Türkiye’nin ve dolayısıyla Türk milletinin üzerinde bir çok oyun oynanıyor.
Bu oyunların geniş bir coğrafya ile ilgisi var. Dünün emperyalistleri bu günün küreselcileri ; sömürü düzenini, yarattıkları algı ile istedikleri gibi genişletmek ve sürdürmek istiyor.
Uzak ve yakın çevremiz ile ülkemizde cereyan eden olayların ana sebebi bu olayları kurgulayanların menfaat savaşıdır.
Tunus’ta, Mısır’da ve diğer ülkelerde devrilen ile yerine gelen farklı isimlerde olsa devam eden aynı sistemdir. Libya, Bahreyn, Yemen, İran ve nihayetinde Irak’ta meydana gelen olaylar aynı amaca yöneliktir. ABD’nin yeni Ankara Büyükelçisi Ricciardone ile AKP’liler arasındaki atışma toplumda yükselen ABD karşıtlığını azaltmak için yapılan yeni bir kayıkçı kavgasıdır.
Burada önemli olan, kurgulanan olayların sıradan bir insana ve ortalama insan topluluklarına anlatılış şekli ile yaratılan algıdır.
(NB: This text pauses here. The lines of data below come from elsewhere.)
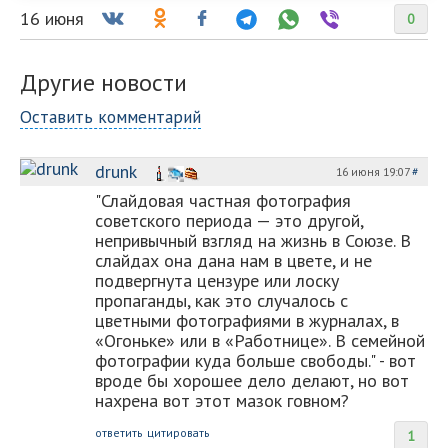
16 июня
0
Другие новости
Оставить комментарий
drunk
16 июня 19:07
#
"Слайдовая частная фотография
советского периода — это другой,
непривычный взгляд на жизнь в Союзе. В
слайдах она дана нам в цвете, и не
подвергнута цензуре или лоску
пропаганды, как это случалось с
цветными фотографиями в журналах, в
«Огоньке» или в «Работнице». В семейной
фотографии куда больше свободы." - вот
вроде бы хорошее дело делают, но вот
нахрена вот этот мазок говном?
ответить
цитировать
1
Böylelikle insanlar olaylara daha insancıl olarak yaklaşmaktadır.
Şu an bizim gözümüzde Mübarek eli kanlı bir diktatör, yerine gelen ise demokrasi havarisi bir Mısırlıdır.
Ülkemizde de, medya ve sözüm ona aydınlar eliyle, gelişen olaylarla ilgili bir algı yaratılmakta ve halkın zihni bu yolla kontrol altına alınmaktadır.
Türk halkı, iç ve dış olaylara, kontrol altına alınmış zihninin imkan verdiği ölçüde bakabilmektedir.
Türkiye’nin son yıllarda yaşadığı sorunlara baktığınızda bunların başlıcalarının; YÖK, başörtüsü, müslüman cumhurbaşkanı seçimi, HSYK, Anayasa Mahkemesi, Ergenekon ve Balyoz davaları, Anayasa referandumu, AB, PKK ve kürt açılımı, sıfır sorunlu dış politika gibi konular olduğunu görürsünüz.
Bu ve bunlara benzer tüm konularda, suni olarak yaratılan algı nedeniyle zihni kontrol altına alınmış Türk halkı, kendi menfaatlerini koruma yönünde göstermesi gereken refleksleri gösterememiştir.
Buraya kadar her şey normaldir. Bir takım güçlerin Türk milleti ve Türkiye üzerinde planları ve emelleri olabilir. Bunu doğal karşılamak lazım. Ancak sizde millet olarak varlığınıza yönelmiş bu çalışmaları bertaraf etmek için tedbir almanız gerekir. İşte bu noktada sıkıntı vardır.
Türk milleti kendisine yönelik tehditleri, bırakın savuşturmayı bunları tartışamaz hatta konuşamaz durumdadır.
Oysaki; Türk milleti tarihi günler yaşamaktadır. Sapla saman, at izi ile it izi birbirine karışmıştır.
Bunun en büyük sebebi toplumun her katmanında bilerek veya bilmeyerek ihanet çukuruna saplanmış insanların varlığıdır.
Türk milleti ile tarihi bir hesaplaşmanın adımını atanlar bu sefer herhangi bir boşluk bırakmamak için sokaktaki çöpçüyü, mahalledeki esnafı, camideki imamı, üniversitedeki profesörü, fabrikadaki işadamını, mahkemedeki hakimi, otobüsteki şoförü, tarladaki köylüyü, denizdeki balıkçıyı, okuldaki öğrenciyi, sahadaki futbolcuyu, dizideki manken gibi bir çok aramızda yaşayanı ihanet tuzağına düşürmüş olabilir.
Türkiye Cumhuriyeti’nin varlık sebebi olan Kurtuluş Mücadelesi süresince, Türk milletinin uğradığı ihaneti başta Atatürk’ün “Nutuk”u olmak üzere o dönem yazılmış eserlerin bir çoğunda görüyorsunuz.
Onun için etrafınıza şöyle bir bakın, insan kılığına girmiş iblisleri belki göreceksiniz. Yoksa bu kadar çaresizlik hissetmezdiniz.
İşte bu yapımızı gören iç ve dış ihanet şebekeleri, coğrafyamızın tamamında, devşirdiği insan müsveddeleri ile boğazımızı sıkmaya çalışıyor. Tıpkı 1918 – 1922 yıllarında olduğu gibi. Suçu sadece bazılarına atmak emin olun haksızlık olur.